ASSIGNED TASK:
An exact copy of every record is required.

RECORDS FOR PROCESSING:
*** Begin section ***

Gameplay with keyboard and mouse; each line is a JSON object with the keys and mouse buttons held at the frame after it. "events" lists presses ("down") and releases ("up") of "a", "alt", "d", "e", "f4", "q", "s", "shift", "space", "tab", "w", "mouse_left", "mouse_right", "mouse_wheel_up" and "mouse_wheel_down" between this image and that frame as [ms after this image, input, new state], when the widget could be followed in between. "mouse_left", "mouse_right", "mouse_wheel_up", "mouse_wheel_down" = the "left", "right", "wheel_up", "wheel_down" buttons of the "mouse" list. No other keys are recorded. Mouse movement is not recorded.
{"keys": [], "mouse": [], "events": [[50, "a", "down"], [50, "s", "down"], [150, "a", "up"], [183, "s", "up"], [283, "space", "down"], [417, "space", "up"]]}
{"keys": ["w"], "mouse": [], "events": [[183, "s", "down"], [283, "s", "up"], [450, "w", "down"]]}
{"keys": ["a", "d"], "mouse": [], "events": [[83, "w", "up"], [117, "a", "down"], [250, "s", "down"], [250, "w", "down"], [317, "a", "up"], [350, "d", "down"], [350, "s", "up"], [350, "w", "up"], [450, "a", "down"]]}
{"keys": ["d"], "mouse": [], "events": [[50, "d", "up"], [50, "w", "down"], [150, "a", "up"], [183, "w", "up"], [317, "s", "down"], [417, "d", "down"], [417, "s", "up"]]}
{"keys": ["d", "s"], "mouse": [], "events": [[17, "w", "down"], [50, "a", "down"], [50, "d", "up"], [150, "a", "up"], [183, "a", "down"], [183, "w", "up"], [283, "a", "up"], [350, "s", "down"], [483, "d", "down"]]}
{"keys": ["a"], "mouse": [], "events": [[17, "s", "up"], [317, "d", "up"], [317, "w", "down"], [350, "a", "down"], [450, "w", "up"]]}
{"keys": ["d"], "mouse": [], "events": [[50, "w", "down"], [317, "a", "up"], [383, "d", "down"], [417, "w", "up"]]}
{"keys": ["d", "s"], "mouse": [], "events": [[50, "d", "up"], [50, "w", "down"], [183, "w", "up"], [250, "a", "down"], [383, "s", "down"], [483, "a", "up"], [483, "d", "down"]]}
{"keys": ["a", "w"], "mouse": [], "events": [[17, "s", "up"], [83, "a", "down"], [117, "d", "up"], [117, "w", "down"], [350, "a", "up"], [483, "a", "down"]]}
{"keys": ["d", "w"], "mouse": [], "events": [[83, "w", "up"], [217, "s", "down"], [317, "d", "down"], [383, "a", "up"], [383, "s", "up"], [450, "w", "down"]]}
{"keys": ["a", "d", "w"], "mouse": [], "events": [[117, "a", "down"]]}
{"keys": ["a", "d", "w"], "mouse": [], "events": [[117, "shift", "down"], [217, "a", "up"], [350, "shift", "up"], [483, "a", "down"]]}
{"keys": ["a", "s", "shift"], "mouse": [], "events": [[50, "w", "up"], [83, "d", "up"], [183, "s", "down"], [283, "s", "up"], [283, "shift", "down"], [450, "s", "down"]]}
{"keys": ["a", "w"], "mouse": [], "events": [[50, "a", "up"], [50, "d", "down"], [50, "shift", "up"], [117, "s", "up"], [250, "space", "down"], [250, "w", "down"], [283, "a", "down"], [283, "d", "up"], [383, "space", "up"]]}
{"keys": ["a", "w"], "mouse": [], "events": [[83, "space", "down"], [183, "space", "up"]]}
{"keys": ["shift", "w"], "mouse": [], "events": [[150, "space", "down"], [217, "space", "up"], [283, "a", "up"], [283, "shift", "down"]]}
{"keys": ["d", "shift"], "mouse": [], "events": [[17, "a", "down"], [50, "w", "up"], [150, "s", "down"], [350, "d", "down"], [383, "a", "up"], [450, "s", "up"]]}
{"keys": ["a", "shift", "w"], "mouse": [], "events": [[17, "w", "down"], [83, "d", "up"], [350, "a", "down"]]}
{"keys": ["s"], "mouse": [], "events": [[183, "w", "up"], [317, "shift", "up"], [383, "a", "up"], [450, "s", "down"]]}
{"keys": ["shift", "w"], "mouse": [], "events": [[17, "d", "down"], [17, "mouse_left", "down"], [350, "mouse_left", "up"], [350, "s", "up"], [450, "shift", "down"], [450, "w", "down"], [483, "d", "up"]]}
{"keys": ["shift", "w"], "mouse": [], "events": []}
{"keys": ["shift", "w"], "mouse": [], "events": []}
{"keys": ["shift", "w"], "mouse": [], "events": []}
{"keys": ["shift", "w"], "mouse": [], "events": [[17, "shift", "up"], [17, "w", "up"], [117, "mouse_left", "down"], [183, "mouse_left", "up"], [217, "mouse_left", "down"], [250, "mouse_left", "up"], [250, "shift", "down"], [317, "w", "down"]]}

*** End section ***

ANSWER TO THE PROBLEM:
Gameplay with keyboard and mouse; each line is a JSON object with the keys and mouse buttons held at the frame after it. "events" lists presses ("down") and releases ("up") of "a", "alt", "d", "e", "f4", "q", "s", "shift", "space", "tab", "w", "mouse_left", "mouse_right", "mouse_wheel_up" and "mouse_wheel_down" between this image and that frame as [ms after this image, input, new state], when the widget could be followed in between. "mouse_left", "mouse_right", "mouse_wheel_up", "mouse_wheel_down" = the "left", "right", "wheel_up", "wheel_down" buttons of the "mouse" list. No other keys are recorded. Mouse movement is not recorded.
{"keys": [], "mouse": [], "events": [[50, "a", "down"], [50, "s", "down"], [150, "a", "up"], [183, "s", "up"], [283, "space", "down"], [417, "space", "up"]]}
{"keys": ["w"], "mouse": [], "events": [[183, "s", "down"], [283, "s", "up"], [450, "w", "down"]]}
{"keys": ["a", "d"], "mouse": [], "events": [[83, "w", "up"], [117, "a", "down"], [250, "s", "down"], [250, "w", "down"], [317, "a", "up"], [350, "d", "down"], [350, "s", "up"], [350, "w", "up"], [450, "a", "down"]]}
{"keys": ["d"], "mouse": [], "events": [[50, "d", "up"], [50, "w", "down"], [150, "a", "up"], [183, "w", "up"], [317, "s", "down"], [417, "d", "down"], [417, "s", "up"]]}
{"keys": ["d", "s"], "mouse": [], "events": [[17, "w", "down"], [50, "a", "down"], [50, "d", "up"], [150, "a", "up"], [183, "a", "down"], [183, "w", "up"], [283, "a", "up"], [350, "s", "down"], [483, "d", "down"]]}
{"keys": ["a"], "mouse": [], "events": [[17, "s", "up"], [317, "d", "up"], [317, "w", "down"], [350, "a", "down"], [450, "w", "up"]]}
{"keys": ["d"], "mouse": [], "events": [[50, "w", "down"], [317, "a", "up"], [383, "d", "down"], [417, "w", "up"]]}
{"keys": ["d", "s"], "mouse": [], "events": [[50, "d", "up"], [50, "w", "down"], [183, "w", "up"], [250, "a", "down"], [383, "s", "down"], [483, "a", "up"], [483, "d", "down"]]}
{"keys": ["a", "w"], "mouse": [], "events": [[17, "s", "up"], [83, "a", "down"], [117, "d", "up"], [117, "w", "down"], [350, "a", "up"], [483, "a", "down"]]}
{"keys": ["d", "w"], "mouse": [], "events": [[83, "w", "up"], [217, "s", "down"], [317, "d", "down"], [383, "a", "up"], [383, "s", "up"], [450, "w", "down"]]}
{"keys": ["a", "d", "w"], "mouse": [], "events": [[117, "a", "down"]]}
{"keys": ["a", "d", "w"], "mouse": [], "events": [[117, "shift", "down"], [217, "a", "up"], [350, "shift", "up"], [483, "a", "down"]]}
{"keys": ["a", "s", "shift"], "mouse": [], "events": [[50, "w", "up"], [83, "d", "up"], [183, "s", "down"], [283, "s", "up"], [283, "shift", "down"], [450, "s", "down"]]}
{"keys": ["a", "w"], "mouse": [], "events": [[50, "a", "up"], [50, "d", "down"], [50, "shift", "up"], [117, "s", "up"], [250, "space", "down"], [250, "w", "down"], [283, "a", "down"], [283, "d", "up"], [383, "space", "up"]]}
{"keys": ["a", "w"], "mouse": [], "events": [[83, "space", "down"], [183, "space", "up"]]}
{"keys": ["shift", "w"], "mouse": [], "events": [[150, "space", "down"], [217, "space", "up"], [283, "a", "up"], [283, "shift", "down"]]}
{"keys": ["d", "shift"], "mouse": [], "events": [[17, "a", "down"], [50, "w", "up"], [150, "s", "down"], [350, "d", "down"], [383, "a", "up"], [450, "s", "up"]]}
{"keys": ["a", "shift", "w"], "mouse": [], "events": [[17, "w", "down"], [83, "d", "up"], [350, "a", "down"]]}
{"keys": ["s"], "mouse": [], "events": [[183, "w", "up"], [317, "shift", "up"], [383, "a", "up"], [450, "s", "down"]]}
{"keys": ["shift", "w"], "mouse": [], "events": [[17, "d", "down"], [17, "mouse_left", "down"], [350, "mouse_left", "up"], [350, "s", "up"], [450, "shift", "down"], [450, "w", "down"], [483, "d", "up"]]}
{"keys": ["shift", "w"], "mouse": [], "events": []}
{"keys": ["shift", "w"], "mouse": [], "events": []}
{"keys": ["shift", "w"], "mouse": [], "events": []}
{"keys": ["shift", "w"], "mouse": [], "events": [[17, "shift", "up"], [17, "w", "up"], [117, "mouse_left", "down"], [183, "mouse_left", "up"], [217, "mouse_left", "down"], [250, "mouse_left", "up"], [250, "shift", "down"], [317, "w", "down"]]}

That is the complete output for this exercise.